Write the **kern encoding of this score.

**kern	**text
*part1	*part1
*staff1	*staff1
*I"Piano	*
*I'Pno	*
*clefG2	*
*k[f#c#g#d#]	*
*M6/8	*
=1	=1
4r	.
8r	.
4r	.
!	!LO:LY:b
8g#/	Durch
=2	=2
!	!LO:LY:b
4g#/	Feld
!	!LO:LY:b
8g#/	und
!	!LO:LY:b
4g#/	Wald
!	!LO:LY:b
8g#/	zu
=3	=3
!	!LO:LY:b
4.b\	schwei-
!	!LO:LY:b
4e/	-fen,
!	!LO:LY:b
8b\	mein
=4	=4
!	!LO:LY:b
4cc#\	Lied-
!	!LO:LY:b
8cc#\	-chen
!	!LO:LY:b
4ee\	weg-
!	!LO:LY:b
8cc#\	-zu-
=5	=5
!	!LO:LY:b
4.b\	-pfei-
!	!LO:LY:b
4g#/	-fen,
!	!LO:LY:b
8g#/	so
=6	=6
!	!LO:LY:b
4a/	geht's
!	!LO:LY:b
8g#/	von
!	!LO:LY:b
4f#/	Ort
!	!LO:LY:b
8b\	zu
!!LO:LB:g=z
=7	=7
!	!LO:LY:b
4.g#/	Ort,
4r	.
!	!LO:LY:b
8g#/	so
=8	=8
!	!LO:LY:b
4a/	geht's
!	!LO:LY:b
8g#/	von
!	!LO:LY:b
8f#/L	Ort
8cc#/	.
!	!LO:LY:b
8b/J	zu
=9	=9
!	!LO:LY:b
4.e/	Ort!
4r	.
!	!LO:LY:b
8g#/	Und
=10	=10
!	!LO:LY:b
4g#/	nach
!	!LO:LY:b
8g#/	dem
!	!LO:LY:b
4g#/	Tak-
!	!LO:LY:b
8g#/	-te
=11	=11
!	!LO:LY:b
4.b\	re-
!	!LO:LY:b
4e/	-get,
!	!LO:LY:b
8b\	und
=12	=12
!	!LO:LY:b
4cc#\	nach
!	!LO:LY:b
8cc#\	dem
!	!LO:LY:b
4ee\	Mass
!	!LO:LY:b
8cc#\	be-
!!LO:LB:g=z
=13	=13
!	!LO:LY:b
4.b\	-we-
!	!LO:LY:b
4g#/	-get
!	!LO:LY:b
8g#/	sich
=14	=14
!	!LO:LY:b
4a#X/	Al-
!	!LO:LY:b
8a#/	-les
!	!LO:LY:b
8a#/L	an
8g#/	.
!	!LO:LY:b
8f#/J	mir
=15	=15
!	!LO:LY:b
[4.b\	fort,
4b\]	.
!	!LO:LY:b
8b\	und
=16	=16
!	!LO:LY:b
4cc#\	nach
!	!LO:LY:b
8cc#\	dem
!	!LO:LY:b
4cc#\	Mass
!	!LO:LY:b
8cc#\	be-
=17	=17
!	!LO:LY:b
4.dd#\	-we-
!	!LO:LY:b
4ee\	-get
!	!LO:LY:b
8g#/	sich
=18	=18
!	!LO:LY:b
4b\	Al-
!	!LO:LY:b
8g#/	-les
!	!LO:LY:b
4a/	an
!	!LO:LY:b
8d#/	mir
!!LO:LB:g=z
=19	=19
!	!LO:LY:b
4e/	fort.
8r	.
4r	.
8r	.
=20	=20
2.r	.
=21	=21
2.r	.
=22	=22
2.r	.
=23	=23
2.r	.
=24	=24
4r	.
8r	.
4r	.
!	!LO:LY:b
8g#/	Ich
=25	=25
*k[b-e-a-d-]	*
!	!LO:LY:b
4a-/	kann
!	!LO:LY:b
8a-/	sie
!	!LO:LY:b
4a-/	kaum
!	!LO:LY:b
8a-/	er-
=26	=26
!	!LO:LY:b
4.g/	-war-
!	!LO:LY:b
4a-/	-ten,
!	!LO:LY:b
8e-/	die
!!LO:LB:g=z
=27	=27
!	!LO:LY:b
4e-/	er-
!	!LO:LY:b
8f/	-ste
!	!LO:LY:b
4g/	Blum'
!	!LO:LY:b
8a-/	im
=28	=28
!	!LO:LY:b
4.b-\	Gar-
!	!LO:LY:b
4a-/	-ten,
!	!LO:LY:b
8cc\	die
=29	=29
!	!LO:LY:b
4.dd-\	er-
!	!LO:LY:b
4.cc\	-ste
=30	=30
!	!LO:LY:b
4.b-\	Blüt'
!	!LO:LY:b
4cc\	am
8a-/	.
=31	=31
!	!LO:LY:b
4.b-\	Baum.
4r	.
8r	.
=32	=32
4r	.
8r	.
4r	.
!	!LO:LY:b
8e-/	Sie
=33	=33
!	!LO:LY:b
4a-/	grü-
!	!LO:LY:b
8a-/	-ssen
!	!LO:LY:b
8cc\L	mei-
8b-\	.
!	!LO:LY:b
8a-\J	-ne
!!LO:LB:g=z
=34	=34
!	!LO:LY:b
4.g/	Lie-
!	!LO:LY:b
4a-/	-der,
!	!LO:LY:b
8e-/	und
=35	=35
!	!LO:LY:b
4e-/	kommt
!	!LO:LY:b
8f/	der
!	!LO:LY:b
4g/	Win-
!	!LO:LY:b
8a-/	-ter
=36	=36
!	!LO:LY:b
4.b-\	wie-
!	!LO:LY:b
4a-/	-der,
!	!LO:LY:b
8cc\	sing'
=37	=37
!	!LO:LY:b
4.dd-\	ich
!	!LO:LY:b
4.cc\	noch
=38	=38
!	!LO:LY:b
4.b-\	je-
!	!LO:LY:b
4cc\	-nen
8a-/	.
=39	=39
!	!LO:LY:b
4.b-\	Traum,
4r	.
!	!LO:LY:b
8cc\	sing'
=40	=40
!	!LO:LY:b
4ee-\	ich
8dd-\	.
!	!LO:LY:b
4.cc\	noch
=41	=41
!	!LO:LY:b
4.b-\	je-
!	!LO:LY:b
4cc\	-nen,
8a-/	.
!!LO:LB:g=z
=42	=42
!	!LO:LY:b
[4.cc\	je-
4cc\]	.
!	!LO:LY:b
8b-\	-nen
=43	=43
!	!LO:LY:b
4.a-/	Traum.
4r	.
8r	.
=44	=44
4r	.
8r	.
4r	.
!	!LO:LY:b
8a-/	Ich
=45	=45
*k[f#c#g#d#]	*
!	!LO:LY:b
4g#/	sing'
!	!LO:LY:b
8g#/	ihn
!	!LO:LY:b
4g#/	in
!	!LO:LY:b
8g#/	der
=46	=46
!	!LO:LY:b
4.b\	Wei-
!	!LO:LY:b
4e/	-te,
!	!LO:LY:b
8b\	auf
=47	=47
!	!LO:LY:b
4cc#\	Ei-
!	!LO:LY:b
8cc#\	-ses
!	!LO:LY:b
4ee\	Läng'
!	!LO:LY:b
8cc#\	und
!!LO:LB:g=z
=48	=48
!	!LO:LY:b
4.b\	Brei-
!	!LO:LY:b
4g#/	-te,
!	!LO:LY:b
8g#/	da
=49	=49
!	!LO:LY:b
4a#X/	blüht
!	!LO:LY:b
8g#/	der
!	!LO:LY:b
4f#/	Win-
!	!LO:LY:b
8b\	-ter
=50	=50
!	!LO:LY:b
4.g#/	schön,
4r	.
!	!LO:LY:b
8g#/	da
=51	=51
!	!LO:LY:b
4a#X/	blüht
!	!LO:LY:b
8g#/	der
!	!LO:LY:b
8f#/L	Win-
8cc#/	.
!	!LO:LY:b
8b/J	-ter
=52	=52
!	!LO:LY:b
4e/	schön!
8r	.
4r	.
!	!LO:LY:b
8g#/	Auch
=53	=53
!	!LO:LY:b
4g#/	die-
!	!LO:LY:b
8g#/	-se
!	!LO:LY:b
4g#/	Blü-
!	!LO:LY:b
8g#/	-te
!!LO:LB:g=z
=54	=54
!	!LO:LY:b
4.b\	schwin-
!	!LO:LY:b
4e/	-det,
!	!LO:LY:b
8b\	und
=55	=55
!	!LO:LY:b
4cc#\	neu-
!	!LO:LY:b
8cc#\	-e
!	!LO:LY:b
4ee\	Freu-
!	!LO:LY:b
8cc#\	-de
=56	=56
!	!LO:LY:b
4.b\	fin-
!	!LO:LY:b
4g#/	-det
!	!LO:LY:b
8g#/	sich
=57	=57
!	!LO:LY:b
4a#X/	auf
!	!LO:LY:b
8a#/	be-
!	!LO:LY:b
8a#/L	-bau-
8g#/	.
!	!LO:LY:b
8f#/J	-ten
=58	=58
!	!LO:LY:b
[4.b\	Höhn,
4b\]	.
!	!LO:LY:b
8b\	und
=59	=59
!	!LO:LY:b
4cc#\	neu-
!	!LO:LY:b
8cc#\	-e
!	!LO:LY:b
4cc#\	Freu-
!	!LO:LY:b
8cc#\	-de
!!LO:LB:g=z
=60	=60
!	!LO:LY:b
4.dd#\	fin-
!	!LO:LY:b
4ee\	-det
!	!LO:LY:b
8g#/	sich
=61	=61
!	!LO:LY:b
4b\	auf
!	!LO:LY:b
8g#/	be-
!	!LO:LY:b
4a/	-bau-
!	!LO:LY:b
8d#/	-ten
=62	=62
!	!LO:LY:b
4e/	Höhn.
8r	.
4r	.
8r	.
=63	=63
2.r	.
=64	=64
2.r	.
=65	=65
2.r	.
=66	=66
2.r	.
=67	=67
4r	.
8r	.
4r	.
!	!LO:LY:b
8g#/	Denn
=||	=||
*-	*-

**STATED GOAL**
Return every line of the entries above that contains the string "kern", matching case exactly.

**FINAL ANSWER**
Write the **kern encoding of this score.
**kern	**text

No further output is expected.